Он рвал и метал, но тут взгляд его упал на любимую фотографию Иделлы: молодая, свежая и такая очаровательная в расцвете своих двадцати четырех лет (а ведь ему уже сорок восемь!) Каждый мужчина был бы рад и счастлив иметь такую жену. А ее поклонники, такие самоуверенные и наглые, — Каулстон, который не отстает от нее, хоть она и замужем; молодой и богатый Кин, Арбутнот, да мало ли их... И каждый будет рад завладеть Иделлой, если он ее бросит. Она знает это. В этом ее сила, власть и даже очарование. Черт бы ее побрал!

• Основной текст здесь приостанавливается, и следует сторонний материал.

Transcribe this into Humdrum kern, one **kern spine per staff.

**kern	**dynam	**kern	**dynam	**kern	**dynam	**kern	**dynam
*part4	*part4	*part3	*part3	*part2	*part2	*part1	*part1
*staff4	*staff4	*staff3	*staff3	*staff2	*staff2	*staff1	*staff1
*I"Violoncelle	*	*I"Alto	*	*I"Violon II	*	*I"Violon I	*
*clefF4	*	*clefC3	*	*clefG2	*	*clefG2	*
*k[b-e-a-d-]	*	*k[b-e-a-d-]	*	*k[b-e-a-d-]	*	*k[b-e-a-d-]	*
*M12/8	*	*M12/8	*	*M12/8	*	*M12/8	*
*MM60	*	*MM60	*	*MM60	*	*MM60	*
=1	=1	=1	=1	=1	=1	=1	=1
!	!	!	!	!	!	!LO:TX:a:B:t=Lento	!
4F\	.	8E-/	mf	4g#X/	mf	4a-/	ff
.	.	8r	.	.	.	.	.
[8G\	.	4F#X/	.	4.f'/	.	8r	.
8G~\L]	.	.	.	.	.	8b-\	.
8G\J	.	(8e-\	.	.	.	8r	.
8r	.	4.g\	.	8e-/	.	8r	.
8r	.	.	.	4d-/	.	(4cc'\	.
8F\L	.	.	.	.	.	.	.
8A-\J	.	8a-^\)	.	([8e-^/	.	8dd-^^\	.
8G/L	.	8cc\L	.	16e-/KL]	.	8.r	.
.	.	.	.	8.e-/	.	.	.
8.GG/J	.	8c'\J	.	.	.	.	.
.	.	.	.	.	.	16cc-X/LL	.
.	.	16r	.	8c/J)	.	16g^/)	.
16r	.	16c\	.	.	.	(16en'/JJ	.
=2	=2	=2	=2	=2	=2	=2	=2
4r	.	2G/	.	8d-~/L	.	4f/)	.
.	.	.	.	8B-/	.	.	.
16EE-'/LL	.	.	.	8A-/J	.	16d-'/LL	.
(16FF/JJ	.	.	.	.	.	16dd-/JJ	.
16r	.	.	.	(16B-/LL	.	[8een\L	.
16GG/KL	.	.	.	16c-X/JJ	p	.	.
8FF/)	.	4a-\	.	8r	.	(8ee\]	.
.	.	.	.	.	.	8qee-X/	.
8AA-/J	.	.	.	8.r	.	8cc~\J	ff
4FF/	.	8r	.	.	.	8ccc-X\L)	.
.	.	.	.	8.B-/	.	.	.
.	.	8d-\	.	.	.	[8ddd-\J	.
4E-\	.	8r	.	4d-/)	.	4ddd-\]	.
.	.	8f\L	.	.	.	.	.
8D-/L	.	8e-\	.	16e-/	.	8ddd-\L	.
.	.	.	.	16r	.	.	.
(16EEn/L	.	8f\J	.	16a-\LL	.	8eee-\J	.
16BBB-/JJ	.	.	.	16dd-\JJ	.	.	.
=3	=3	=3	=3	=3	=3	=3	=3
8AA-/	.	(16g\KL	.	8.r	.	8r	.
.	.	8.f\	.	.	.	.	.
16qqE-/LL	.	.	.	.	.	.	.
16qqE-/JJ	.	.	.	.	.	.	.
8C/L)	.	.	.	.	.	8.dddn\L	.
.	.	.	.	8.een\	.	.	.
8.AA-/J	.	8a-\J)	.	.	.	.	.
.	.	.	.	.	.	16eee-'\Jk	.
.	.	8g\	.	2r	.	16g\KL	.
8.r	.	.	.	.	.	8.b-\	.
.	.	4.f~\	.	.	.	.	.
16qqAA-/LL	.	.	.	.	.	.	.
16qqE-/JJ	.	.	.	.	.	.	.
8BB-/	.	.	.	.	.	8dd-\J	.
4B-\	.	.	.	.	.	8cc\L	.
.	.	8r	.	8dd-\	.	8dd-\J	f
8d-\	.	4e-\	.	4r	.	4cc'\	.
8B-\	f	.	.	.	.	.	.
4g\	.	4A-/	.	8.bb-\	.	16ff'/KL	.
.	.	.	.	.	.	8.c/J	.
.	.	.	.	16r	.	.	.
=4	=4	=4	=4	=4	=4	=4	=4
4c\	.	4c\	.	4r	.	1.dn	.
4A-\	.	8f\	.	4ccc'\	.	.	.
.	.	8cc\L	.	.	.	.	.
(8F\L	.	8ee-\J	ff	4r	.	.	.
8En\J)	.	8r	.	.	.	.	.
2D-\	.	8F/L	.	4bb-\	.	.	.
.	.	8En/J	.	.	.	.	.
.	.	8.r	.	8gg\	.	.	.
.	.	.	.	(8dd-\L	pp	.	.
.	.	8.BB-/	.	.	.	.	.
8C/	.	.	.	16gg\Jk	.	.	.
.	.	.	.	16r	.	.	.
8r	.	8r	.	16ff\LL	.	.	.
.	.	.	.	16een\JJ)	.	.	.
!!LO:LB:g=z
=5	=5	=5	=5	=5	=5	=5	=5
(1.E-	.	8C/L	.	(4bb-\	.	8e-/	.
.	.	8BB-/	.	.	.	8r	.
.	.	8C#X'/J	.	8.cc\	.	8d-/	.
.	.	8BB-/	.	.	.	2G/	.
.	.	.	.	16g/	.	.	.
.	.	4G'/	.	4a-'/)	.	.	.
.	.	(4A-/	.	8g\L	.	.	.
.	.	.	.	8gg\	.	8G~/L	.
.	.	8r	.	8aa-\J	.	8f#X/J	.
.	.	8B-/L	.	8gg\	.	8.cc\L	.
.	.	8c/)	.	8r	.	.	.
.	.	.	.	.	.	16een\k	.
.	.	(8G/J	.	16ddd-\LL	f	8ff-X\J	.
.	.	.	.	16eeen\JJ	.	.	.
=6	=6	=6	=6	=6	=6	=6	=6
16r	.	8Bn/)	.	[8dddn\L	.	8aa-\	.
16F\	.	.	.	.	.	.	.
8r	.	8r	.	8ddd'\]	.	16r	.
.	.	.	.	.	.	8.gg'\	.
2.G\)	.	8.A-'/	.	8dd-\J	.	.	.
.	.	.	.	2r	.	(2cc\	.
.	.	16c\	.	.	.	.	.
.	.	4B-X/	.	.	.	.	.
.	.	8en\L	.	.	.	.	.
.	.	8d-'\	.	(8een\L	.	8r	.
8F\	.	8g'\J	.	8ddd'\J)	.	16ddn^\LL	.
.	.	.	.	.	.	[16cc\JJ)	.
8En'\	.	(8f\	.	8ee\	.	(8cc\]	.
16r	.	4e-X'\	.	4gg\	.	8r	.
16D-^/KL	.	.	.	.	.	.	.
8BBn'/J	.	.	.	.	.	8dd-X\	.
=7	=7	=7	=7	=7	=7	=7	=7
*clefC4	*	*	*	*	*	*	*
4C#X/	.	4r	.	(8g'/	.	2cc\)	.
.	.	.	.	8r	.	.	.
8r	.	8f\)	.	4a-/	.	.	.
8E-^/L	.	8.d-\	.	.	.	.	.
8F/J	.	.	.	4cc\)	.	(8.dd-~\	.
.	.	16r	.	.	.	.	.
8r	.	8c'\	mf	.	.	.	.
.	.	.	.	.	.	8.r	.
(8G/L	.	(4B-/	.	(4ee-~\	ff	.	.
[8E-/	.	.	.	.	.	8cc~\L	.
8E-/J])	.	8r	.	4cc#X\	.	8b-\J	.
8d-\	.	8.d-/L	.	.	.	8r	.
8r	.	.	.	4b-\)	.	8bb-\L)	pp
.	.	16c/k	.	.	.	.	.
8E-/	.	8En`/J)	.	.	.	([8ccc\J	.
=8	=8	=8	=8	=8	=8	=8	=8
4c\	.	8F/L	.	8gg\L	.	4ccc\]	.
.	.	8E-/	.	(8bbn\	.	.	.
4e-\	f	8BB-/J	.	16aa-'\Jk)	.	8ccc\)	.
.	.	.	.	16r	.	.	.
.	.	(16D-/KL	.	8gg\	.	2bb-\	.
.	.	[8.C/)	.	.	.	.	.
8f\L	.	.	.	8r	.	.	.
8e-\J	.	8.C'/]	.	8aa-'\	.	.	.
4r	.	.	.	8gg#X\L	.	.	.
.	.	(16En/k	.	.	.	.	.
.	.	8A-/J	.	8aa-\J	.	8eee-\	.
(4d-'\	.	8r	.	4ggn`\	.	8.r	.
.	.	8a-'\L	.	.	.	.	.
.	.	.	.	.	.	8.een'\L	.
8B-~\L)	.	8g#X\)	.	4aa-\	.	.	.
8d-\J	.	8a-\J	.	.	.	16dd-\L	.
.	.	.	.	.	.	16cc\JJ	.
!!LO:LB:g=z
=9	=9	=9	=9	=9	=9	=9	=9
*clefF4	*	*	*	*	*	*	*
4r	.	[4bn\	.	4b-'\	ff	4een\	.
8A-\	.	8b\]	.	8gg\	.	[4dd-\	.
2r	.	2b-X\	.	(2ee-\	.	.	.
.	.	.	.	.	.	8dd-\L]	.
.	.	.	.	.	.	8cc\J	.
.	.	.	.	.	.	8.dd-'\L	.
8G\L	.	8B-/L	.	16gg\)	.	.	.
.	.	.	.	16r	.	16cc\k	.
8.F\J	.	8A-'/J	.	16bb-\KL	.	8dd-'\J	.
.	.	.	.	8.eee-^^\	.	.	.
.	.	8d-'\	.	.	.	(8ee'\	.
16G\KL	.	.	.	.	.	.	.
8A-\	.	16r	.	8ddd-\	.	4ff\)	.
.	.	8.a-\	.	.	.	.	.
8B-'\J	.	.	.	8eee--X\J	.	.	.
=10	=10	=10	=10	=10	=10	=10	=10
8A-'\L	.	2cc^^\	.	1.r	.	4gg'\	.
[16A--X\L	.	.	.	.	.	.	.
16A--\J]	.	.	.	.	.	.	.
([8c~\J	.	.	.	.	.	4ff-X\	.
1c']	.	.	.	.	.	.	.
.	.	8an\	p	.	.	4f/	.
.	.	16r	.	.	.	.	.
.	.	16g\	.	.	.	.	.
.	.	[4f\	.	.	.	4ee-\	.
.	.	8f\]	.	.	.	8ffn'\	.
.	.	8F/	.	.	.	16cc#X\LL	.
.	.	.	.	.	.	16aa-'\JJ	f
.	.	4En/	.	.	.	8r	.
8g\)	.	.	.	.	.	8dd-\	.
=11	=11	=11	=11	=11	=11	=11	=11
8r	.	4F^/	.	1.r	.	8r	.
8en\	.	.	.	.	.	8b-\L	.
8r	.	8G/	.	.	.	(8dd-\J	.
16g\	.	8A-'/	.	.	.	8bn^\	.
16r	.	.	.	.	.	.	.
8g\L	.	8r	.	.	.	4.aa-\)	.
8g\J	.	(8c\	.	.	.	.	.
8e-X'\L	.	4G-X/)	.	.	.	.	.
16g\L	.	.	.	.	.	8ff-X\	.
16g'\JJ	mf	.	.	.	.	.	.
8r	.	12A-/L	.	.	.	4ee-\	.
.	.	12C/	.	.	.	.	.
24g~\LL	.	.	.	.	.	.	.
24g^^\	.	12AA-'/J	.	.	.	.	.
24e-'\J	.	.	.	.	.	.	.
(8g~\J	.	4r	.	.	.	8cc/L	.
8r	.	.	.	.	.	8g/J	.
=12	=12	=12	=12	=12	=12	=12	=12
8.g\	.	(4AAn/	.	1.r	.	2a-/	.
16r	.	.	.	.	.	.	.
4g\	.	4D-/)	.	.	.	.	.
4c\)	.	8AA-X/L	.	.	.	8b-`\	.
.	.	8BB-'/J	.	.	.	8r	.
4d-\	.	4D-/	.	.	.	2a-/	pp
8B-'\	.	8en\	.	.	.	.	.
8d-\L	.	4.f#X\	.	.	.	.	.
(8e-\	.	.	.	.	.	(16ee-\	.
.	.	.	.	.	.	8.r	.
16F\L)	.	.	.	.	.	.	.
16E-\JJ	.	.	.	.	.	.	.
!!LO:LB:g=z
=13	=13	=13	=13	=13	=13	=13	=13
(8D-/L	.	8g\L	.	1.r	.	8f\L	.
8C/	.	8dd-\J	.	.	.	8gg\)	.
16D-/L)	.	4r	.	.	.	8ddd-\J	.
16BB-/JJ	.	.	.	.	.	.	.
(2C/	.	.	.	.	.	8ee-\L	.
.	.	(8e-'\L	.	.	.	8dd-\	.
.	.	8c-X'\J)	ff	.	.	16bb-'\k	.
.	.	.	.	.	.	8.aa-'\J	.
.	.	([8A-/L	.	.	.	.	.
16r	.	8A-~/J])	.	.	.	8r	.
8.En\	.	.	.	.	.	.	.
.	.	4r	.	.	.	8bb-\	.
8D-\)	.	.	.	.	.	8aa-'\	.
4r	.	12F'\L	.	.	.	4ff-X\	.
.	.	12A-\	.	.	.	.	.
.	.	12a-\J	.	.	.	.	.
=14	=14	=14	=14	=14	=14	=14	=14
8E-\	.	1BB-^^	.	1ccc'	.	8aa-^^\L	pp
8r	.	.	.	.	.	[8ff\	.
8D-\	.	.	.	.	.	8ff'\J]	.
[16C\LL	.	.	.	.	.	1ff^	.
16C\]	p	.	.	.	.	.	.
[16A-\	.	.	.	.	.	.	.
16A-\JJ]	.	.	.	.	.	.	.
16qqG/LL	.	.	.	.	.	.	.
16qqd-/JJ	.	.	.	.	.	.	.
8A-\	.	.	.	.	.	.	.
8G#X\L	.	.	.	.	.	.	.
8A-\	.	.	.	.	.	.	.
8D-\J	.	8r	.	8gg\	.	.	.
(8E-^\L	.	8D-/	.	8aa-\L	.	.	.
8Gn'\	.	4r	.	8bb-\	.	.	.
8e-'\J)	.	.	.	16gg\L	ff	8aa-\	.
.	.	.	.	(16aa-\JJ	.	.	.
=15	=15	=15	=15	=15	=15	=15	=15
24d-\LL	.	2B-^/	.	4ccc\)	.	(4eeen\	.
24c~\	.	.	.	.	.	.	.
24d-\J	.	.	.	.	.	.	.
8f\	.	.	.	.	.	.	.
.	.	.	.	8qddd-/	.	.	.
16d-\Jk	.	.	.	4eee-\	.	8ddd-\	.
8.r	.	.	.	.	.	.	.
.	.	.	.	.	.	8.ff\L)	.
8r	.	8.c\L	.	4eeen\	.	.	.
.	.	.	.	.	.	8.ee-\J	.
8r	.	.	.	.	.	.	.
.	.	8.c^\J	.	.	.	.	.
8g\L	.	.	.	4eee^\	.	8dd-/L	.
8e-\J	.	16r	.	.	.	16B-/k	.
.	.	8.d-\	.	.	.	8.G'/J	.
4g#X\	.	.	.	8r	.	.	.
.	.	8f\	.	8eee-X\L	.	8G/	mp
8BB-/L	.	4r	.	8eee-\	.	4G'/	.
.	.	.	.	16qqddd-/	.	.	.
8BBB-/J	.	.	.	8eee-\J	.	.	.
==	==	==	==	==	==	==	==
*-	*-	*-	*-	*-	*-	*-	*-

Но главное — жизнерадостность, извечный соблазн красоты и молодости! Иногда она бывает нежна и снисходительна, так славно улыбается и болтает с ним в сумерках по вечерам. Вспоминаешь все и тянешься к ней. И всему этому конец, если он ее бросит. Она ведь предупреждала, и не раз: «Если я уйду, не надейся, что я вернусь». Она не вернется. Он слишком мало для нее значит. Уж если она уйдет, то навсегда.
Он медлил, размышлял, по привычке кусая губы, хмурился, краснел, колебался, тучи набегали на его лицо... потом позвонил.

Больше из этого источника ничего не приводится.